You and Daddy and Ava head out to buy take out KFC chicken for dinner, your favorite if your papers are correct.   An hour passes and in between getting sick I panic that you have gotten lost, separated from your dad by your fearless curiousity, but you return, grinning, stomach full and arms laden with a heavy bag of take out, david’s strategy for slowing down your potential escape.

 

You demand the “computer” again but I say no and we play memory, ava’s favorite game, instead. As soon as you realize the idea of the game you are unstoppable, better even than your sister.  But your irrepressible need for action hampers your ability to win.  You insist on helping me make correct matches and then laugh and duck in your head in chagrin when you realize what you’ve done.
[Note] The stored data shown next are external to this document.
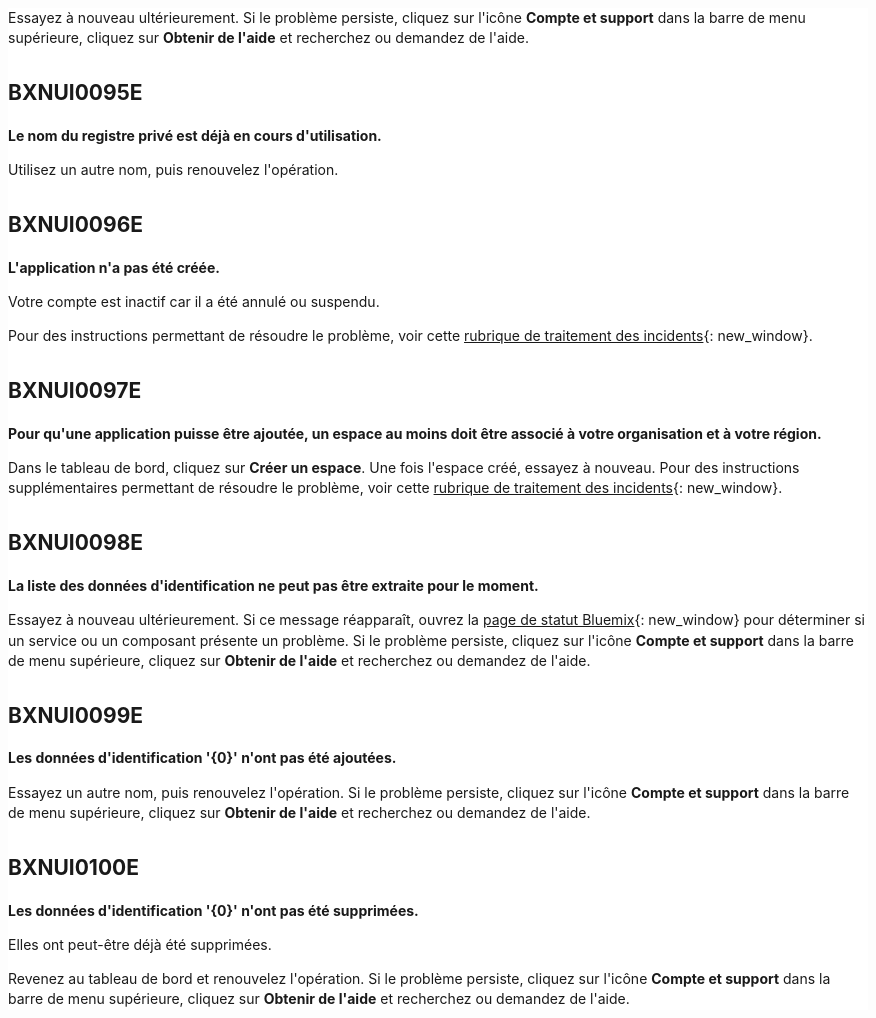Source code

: Essayez à nouveau ultérieurement. Si le problème persiste, cliquez sur l'icône **Compte et support** dans la barre de menu supérieure, cliquez sur **Obtenir de l'aide** et recherchez ou demandez de l'aide.

## BXNUI0095E
**Le nom du registre privé est déjà en cours d'utilisation.**

Utilisez un autre nom, puis renouvelez l'opération.

## BXNUI0096E
**L'application n'a pas été créée.** 

Votre compte est inactif car il a été annulé ou suspendu. 

Pour des instructions permettant de résoudre le problème, voir cette [rubrique de traitement des incidents](https://www.{DomainName}/docs/troubleshoot/managingaccounts.html#ts_accnt_inactive){: new_window}.

## BXNUI0097E
**Pour qu'une application puisse être ajoutée, un espace au moins doit être associé à votre organisation et à votre région.** 

Dans le tableau de bord, cliquez sur **Créer un espace**. Une fois l'espace créé, essayez à nouveau. Pour des instructions supplémentaires permettant de résoudre le problème, voir cette [rubrique de traitement des incidents](https://www.{DomainName}/docs/troubleshoot/managingaccounts.html#ts_no_space){: new_window}.

## BXNUI0098E

**La liste des données d'identification ne peut pas être extraite pour le moment.**

Essayez à nouveau ultérieurement. Si ce message réapparaît, ouvrez la [page de statut Bluemix](https://developer.ibm.com/bluemix/support/#status){: new_window} pour déterminer si un service ou un composant présente un problème. Si le problème persiste, cliquez sur l'icône **Compte et support** dans la barre de menu supérieure, cliquez sur **Obtenir de l'aide** et recherchez ou demandez de l'aide.

## BXNUI0099E

**Les données d'identification '{0}' n'ont pas été ajoutées.** 

Essayez un autre nom, puis renouvelez l'opération. Si le problème persiste, cliquez sur l'icône **Compte et support** dans la barre de menu supérieure, cliquez sur **Obtenir de l'aide** et recherchez ou demandez de l'aide.

## BXNUI0100E

**Les données d'identification '{0}' n'ont pas été supprimées.**

Elles ont peut-être déjà été supprimées. 

Revenez au tableau de bord et renouvelez l'opération. Si le problème persiste, cliquez sur l'icône **Compte et support** dans la barre de menu supérieure, cliquez sur **Obtenir de l'aide** et recherchez ou demandez de l'aide.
I fall a little more in love each time.

 

At bedtime you brush your teeth in the funniest manner and Ava tells me that yes, that is the way you all were taught in the home.   I laugh as you insist on not flossing.  You are so not like the sister you share so many memories with.  We give you pajamas to wear and you rush to change then climb into bed. The tiger blanket you find there is wooly soft and you grin and click your tongue with the small sounds you make when happy, somewhere between beat boxing and a baby bird.  My heart breaks.  I can barely stand with the nausea but I kiss your head and feel your quiet stillness as you wonder at your new world.

This is your first day with a family.